Records supplied:
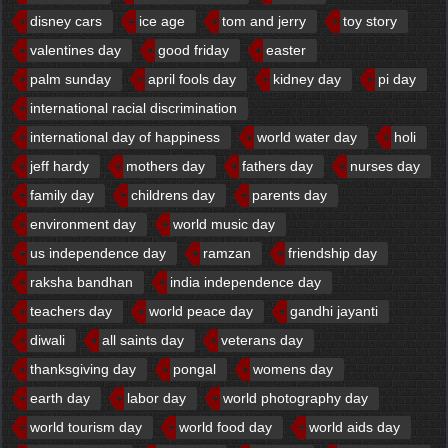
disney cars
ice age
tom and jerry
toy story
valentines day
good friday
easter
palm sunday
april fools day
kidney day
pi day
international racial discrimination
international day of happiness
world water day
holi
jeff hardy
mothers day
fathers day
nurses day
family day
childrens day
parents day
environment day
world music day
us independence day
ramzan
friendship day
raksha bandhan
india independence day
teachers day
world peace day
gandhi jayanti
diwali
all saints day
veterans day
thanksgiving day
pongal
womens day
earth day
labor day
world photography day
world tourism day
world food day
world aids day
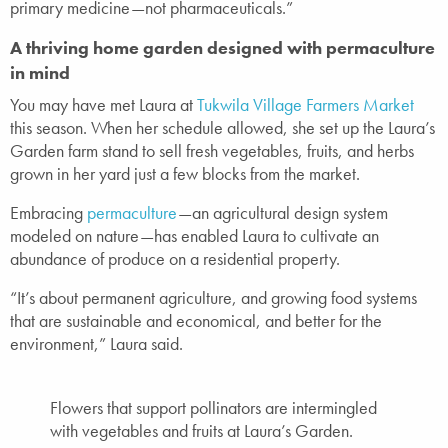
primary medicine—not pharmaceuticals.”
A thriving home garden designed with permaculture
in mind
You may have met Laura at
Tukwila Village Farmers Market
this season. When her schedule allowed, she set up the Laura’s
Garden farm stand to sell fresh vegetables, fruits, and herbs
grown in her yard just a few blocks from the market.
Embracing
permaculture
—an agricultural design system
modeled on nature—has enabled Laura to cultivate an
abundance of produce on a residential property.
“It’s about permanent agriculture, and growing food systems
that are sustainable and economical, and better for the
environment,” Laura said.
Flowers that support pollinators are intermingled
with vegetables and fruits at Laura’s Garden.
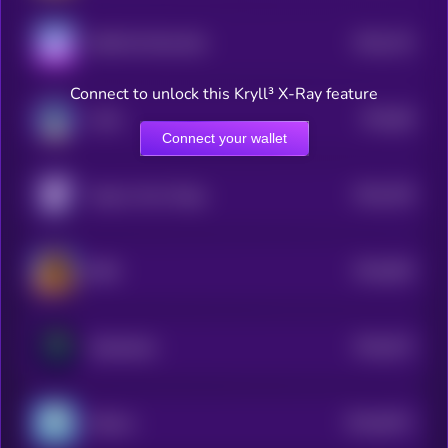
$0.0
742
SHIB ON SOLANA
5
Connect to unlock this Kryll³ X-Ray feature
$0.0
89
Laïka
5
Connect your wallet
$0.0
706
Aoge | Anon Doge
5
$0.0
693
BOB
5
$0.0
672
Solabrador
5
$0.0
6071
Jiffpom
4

* * *

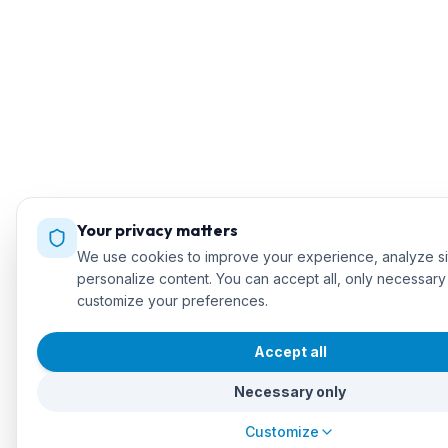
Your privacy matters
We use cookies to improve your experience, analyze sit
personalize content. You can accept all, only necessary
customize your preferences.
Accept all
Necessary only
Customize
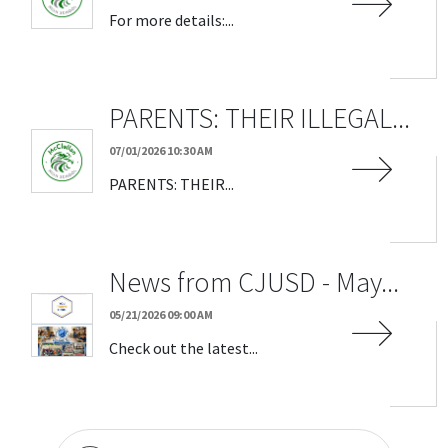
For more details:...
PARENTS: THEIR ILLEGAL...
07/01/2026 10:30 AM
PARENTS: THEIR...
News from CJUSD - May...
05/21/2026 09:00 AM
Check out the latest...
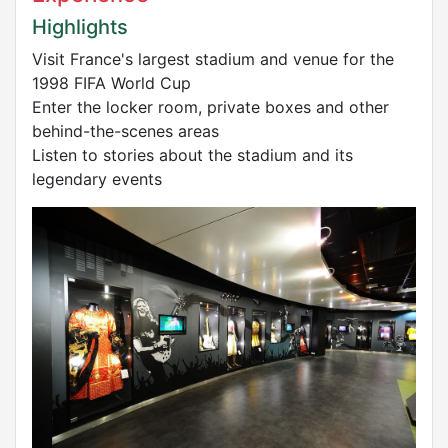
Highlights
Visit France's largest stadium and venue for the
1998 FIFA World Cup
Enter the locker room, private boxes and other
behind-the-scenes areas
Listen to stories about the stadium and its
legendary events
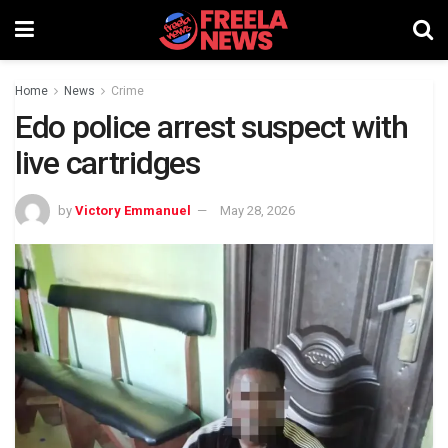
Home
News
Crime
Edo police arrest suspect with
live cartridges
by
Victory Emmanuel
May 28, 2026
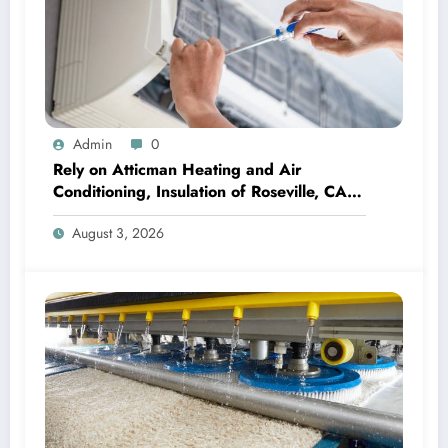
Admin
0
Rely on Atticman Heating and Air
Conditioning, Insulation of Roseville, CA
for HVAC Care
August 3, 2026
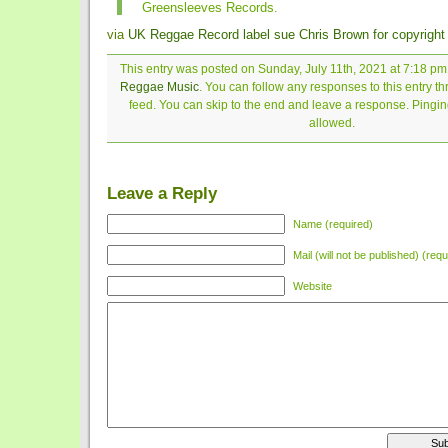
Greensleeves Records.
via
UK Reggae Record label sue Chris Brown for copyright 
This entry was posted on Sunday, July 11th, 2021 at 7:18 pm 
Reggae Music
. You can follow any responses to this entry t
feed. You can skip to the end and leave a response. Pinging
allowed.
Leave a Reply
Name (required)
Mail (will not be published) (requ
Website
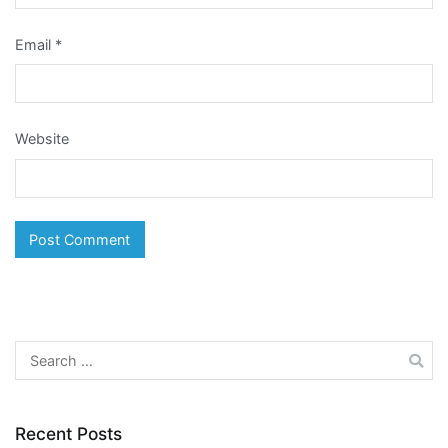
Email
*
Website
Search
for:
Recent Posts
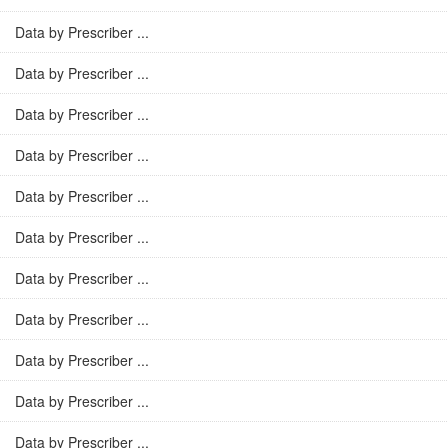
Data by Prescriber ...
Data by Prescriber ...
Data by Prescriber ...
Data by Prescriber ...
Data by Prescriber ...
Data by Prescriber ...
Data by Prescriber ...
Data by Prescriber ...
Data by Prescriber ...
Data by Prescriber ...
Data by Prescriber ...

Activity: Above are the entries. Copy exactly the part that opens with the line containing "tom and jerry" and closes with the line containing "raksha bandhan", and no more.

Written answer:
tom and jerry
toy story
valentines day
good friday
easter
palm sunday
april fools day
kidney day
pi day
international racial discrimination
international day of happiness
world water day
holi
jeff hardy
mothers day
fathers day
nurses day
family day
childrens day
parents day
environment day
world music day
us independence day
ramzan
friendship day
raksha bandhan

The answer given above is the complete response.